Club 18-30: Thomas Cook to close holiday brand this month
- Published
Club 18-30 holidays, once a staple of lurid tabloid stories, are to sail into the sunset at the end of this month.
From a low-key start in the 1960s, they became notorious, embracing their image with risqué advertising slogans.
Now owner Thomas Cook, which took over the brand in 1998, has confirmed it will be wound up on 27 October.
It wants to concentrate on its Cook's Club brand, which it launched in April and believes will appeal to its millennial customers.
Thomas Cook tried, unsuccessfully, over the summer to find a buyer for Club 18-30.
Ingo Burmester, Thomas Cook's UK chief executive said: "We are increasingly focused on our core own-brand hotel portfolio and feel that the Club 18-30 brand no longer fits in with our wider programme.
"Having taken the summer to explore our options we have, in the absence of a viable alternative that makes sense for Thomas Cook or the brand, decided that Club 18-30 will close at the end of this season."

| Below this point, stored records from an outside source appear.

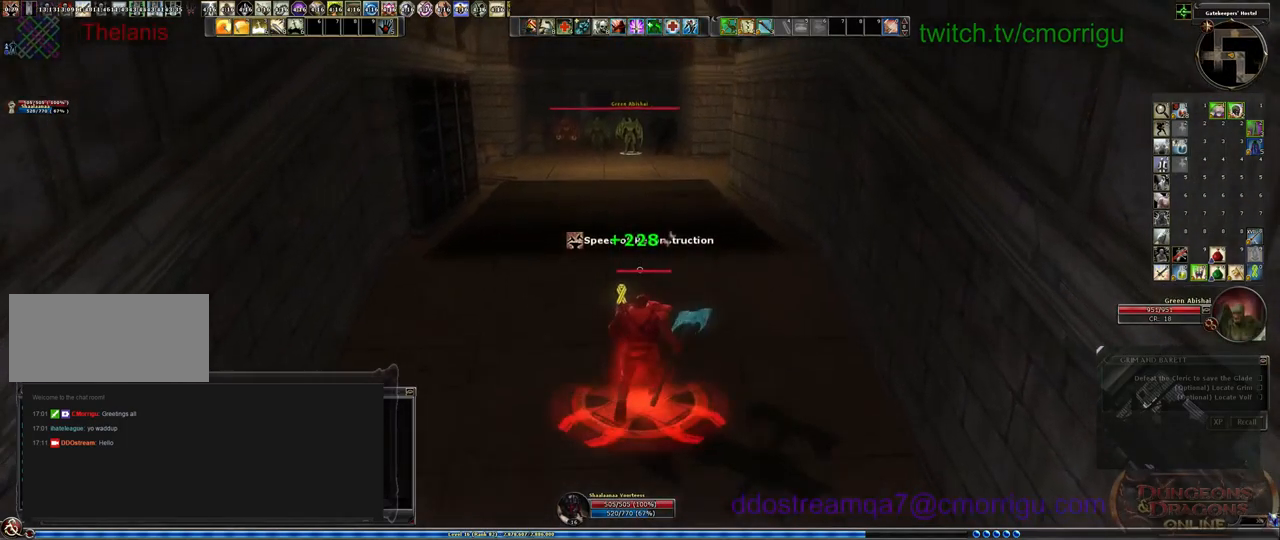
{"keys": ["w"], "events": []}
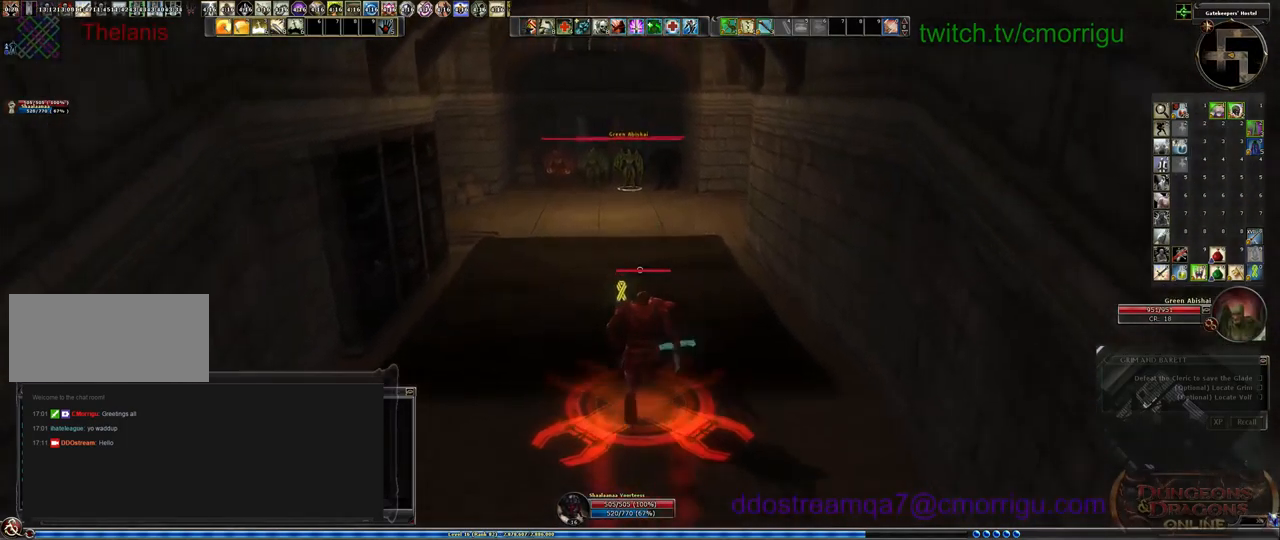
{"keys": ["w"], "events": []}
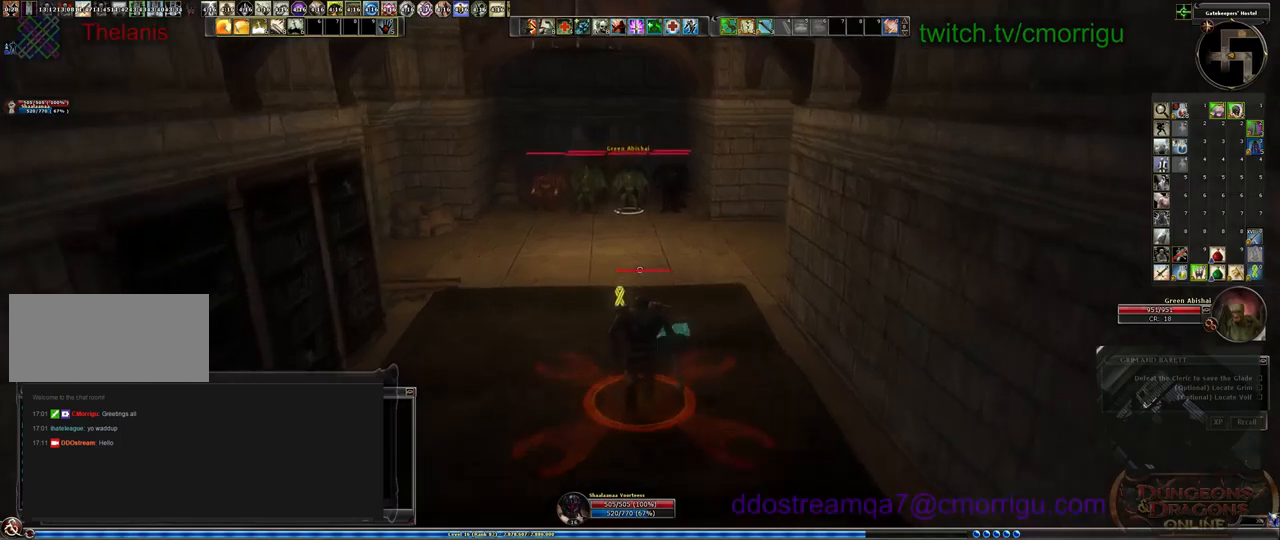
{"keys": ["w"], "events": []}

The last holiday will be a trip from Manchester to Magaluf, Majorca.
Club 18-30 was founded in the 1960s to offer package holidays targeted at young singles and couples who wanted to travel without families or children.
The first destination was Lloret de Mar on the Costa Brava. In 1973, it was bought out by the management, the first of a series of changes of ownership.
Its controversial, playful, image kept it in the public eye throughout the 1990s and 2000s, but it is now seen as a dated brand.
In 2002, ITV made the programme Club Reps, based on the life of its resort staff.
Full of salacious details, it is said to have boosted bookings significantly.
In 2005, Channel 5 showed a documentary called the Curse of Club 18-30. The company was not amused and complained to Ofcom.